- **Exercise goal**:
Please reproduce every entry, keeping each one exact.
*-*-*
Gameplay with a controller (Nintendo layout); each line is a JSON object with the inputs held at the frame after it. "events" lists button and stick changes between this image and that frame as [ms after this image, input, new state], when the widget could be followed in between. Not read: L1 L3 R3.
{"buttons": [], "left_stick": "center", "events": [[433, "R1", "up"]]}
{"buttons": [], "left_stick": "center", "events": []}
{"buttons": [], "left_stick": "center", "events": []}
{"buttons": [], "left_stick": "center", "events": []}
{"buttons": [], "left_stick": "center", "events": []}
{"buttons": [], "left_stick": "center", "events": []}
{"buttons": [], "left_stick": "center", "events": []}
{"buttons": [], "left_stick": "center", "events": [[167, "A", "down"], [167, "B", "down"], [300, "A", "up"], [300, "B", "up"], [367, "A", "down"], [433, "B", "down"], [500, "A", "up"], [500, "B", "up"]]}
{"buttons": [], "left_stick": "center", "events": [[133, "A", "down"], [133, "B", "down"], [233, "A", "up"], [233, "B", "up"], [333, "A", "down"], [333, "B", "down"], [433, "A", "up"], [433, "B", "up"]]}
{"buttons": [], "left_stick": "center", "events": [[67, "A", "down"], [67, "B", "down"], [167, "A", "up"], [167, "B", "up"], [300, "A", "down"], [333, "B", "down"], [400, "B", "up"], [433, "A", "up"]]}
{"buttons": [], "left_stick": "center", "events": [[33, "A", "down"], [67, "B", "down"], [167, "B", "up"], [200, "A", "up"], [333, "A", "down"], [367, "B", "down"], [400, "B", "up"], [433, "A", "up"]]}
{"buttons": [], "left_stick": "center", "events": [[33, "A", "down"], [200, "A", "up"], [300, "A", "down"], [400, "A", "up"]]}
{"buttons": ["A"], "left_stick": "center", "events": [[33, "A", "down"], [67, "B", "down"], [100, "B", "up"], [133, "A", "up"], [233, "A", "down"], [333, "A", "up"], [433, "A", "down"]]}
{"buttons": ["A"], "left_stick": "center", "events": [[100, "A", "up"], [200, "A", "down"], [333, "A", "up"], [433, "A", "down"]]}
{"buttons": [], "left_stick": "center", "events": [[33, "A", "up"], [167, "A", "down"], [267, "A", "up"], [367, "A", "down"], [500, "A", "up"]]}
*-*-*
- **Response**:
Gameplay with a controller (Nintendo layout); each line is a JSON object with the inputs held at the frame after it. "events" lists button and stick changes between this image and that frame as [ms after this image, input, new state], when the widget could be followed in between. Not read: L1 L3 R3.
{"buttons": [], "left_stick": "center", "events": [[433, "R1", "up"]]}
{"buttons": [], "left_stick": "center", "events": []}
{"buttons": [], "left_stick": "center", "events": []}
{"buttons": [], "left_stick": "center", "events": []}
{"buttons": [], "left_stick": "center", "events": []}
{"buttons": [], "left_stick": "center", "events": []}
{"buttons": [], "left_stick": "center", "events": []}
{"buttons": [], "left_stick": "center", "events": [[167, "A", "down"], [167, "B", "down"], [300, "A", "up"], [300, "B", "up"], [367, "A", "down"], [433, "B", "down"], [500, "A", "up"], [500, "B", "up"]]}
{"buttons": [], "left_stick": "center", "events": [[133, "A", "down"], [133, "B", "down"], [233, "A", "up"], [233, "B", "up"], [333, "A", "down"], [333, "B", "down"], [433, "A", "up"], [433, "B", "up"]]}
{"buttons": [], "left_stick": "center", "events": [[67, "A", "down"], [67, "B", "down"], [167, "A", "up"], [167, "B", "up"], [300, "A", "down"], [333, "B", "down"], [400, "B", "up"], [433, "A", "up"]]}
{"buttons": [], "left_stick": "center", "events": [[33, "A", "down"], [67, "B", "down"], [167, "B", "up"], [200, "A", "up"], [333, "A", "down"], [367, "B", "down"], [400, "B", "up"], [433, "A", "up"]]}
{"buttons": [], "left_stick": "center", "events": [[33, "A", "down"], [200, "A", "up"], [300, "A", "down"], [400, "A", "up"]]}
{"buttons": ["A"], "left_stick": "center", "events": [[33, "A", "down"], [67, "B", "down"], [100, "B", "up"], [133, "A", "up"], [233, "A", "down"], [333, "A", "up"], [433, "A", "down"]]}
{"buttons": ["A"], "left_stick": "center", "events": [[100, "A", "up"], [200, "A", "down"], [333, "A", "up"], [433, "A", "down"]]}
{"buttons": [], "left_stick": "center", "events": [[33, "A", "up"], [167, "A", "down"], [267, "A", "up"], [367, "A", "down"], [500, "A", "up"]]}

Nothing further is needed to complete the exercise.